===== DATASET RECORDS

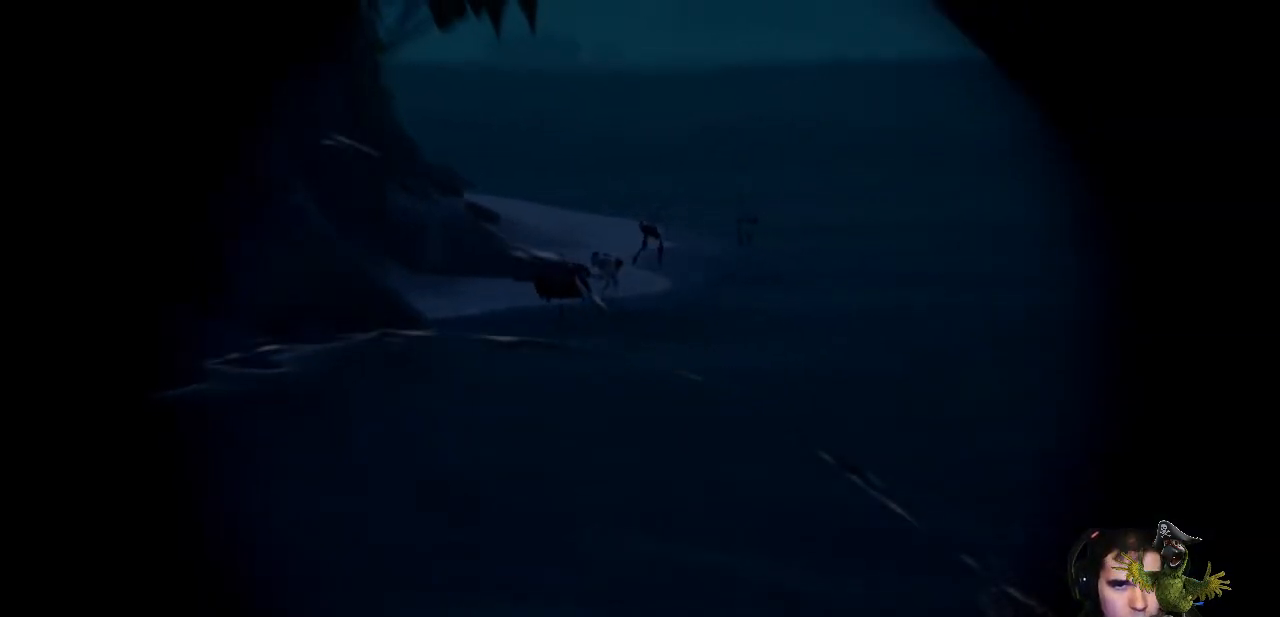
{"buttons": ["L2"], "left_stick": "center", "right_stick": "up-left", "events": []}
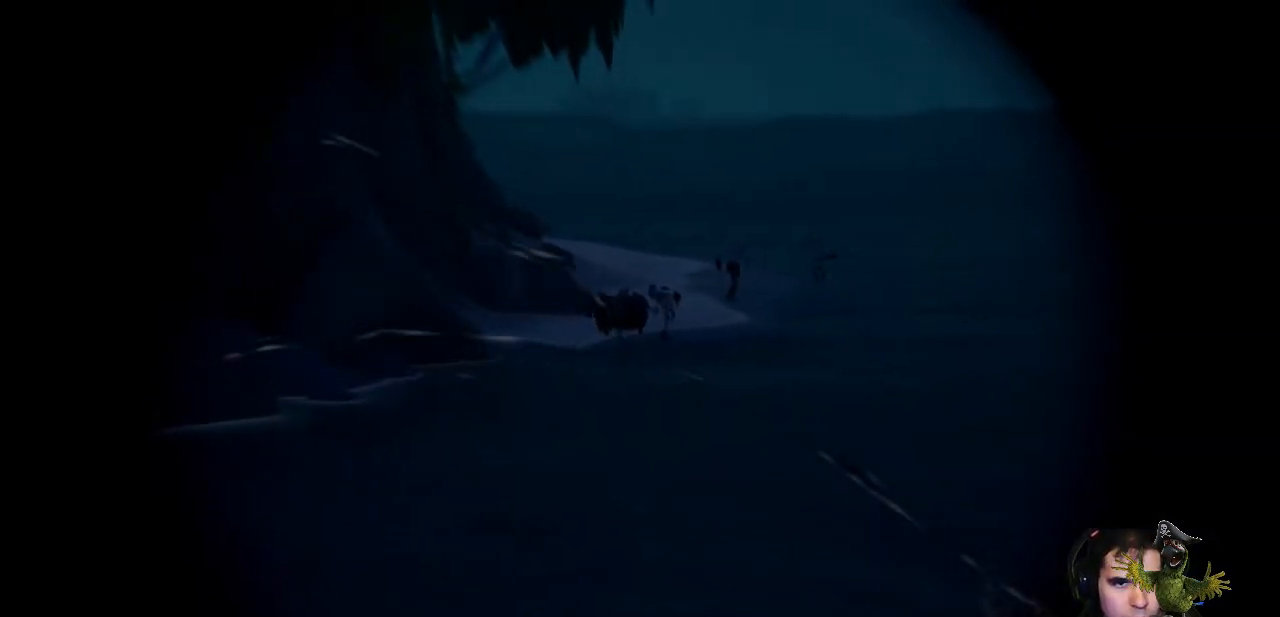
{"buttons": ["L2"], "left_stick": "center", "right_stick": "center", "events": [[33, "right_stick", "center"], [300, "R2", "down"], [433, "R2", "up"]]}
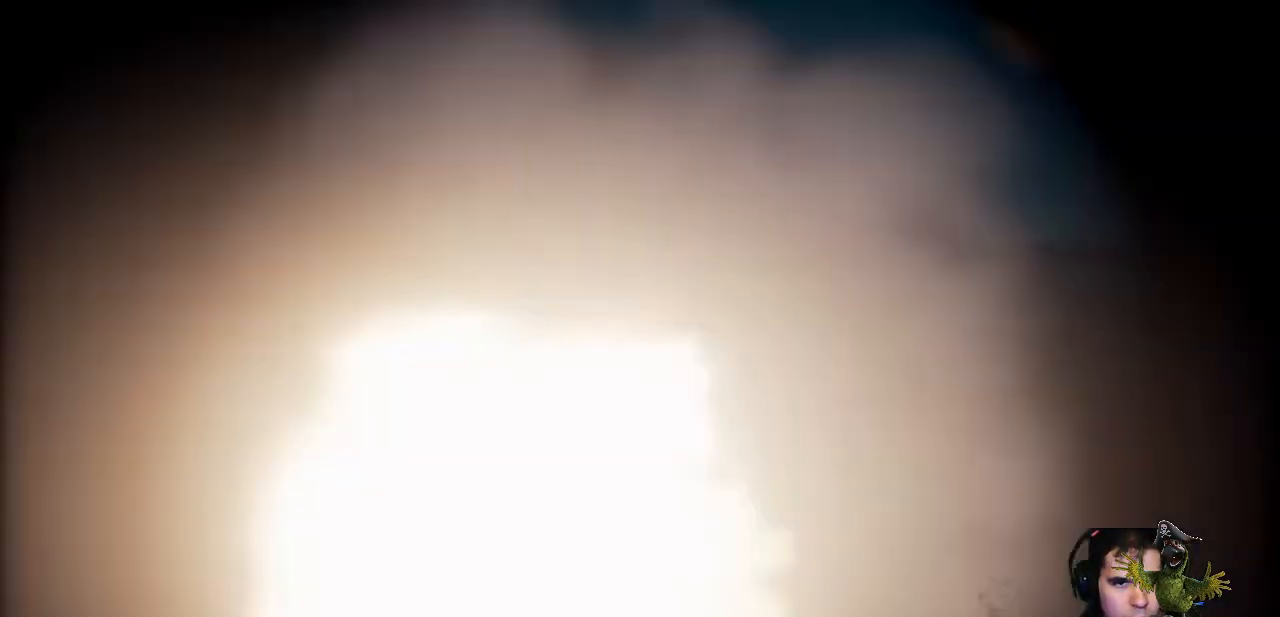
{"buttons": ["L2"], "left_stick": "center", "right_stick": "center", "events": []}
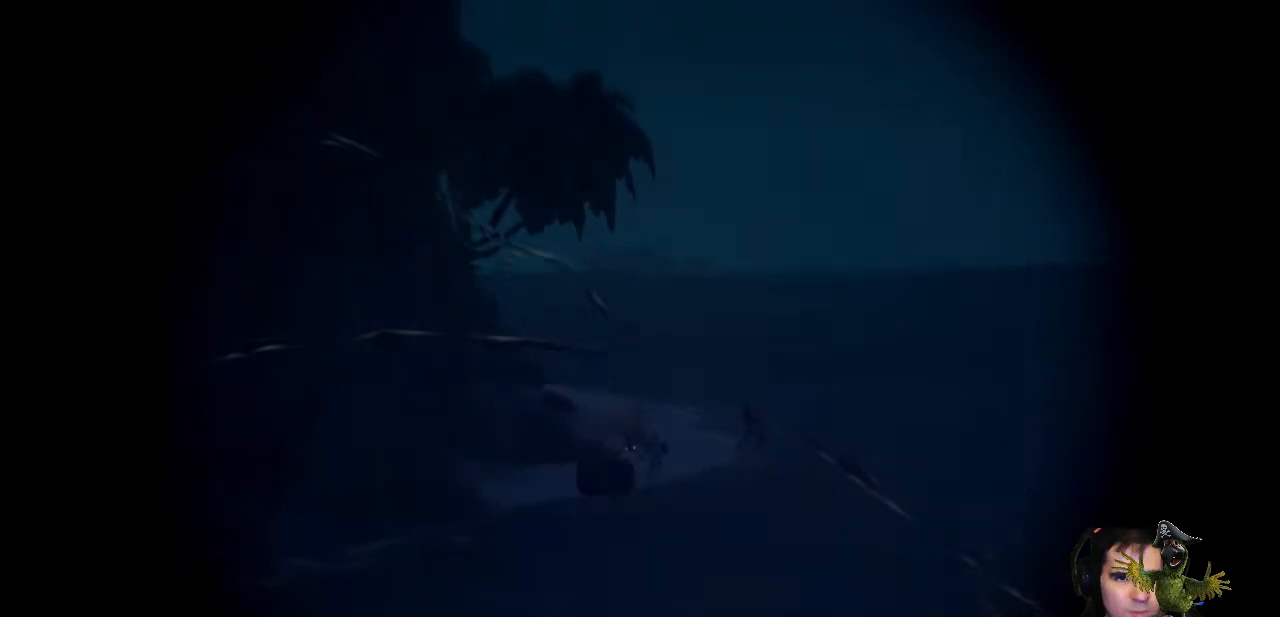
{"buttons": [], "left_stick": "center", "right_stick": "center", "events": [[367, "L2", "up"]]}
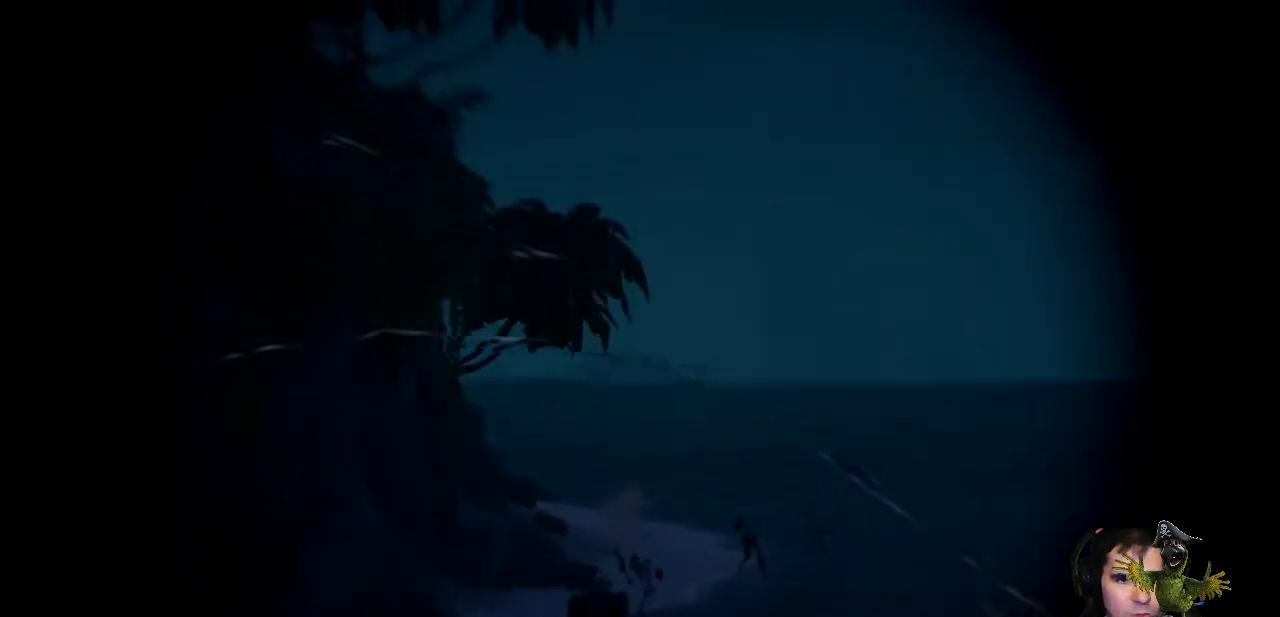
{"buttons": [], "left_stick": "center", "right_stick": "center", "events": []}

==========

■ **PROBLEM DESCRIPTION**
Write the data above out again exactly, minus its pictures.

■ **RESULT BELOW**
{"buttons": ["L2"], "left_stick": "center", "right_stick": "up-left", "events": []}
{"buttons": ["L2"], "left_stick": "center", "right_stick": "center", "events": [[33, "right_stick", "center"], [300, "R2", "down"], [433, "R2", "up"]]}
{"buttons": ["L2"], "left_stick": "center", "right_stick": "center", "events": []}
{"buttons": [], "left_stick": "center", "right_stick": "center", "events": [[367, "L2", "up"]]}
{"buttons": [], "left_stick": "center", "right_stick": "center", "events": []}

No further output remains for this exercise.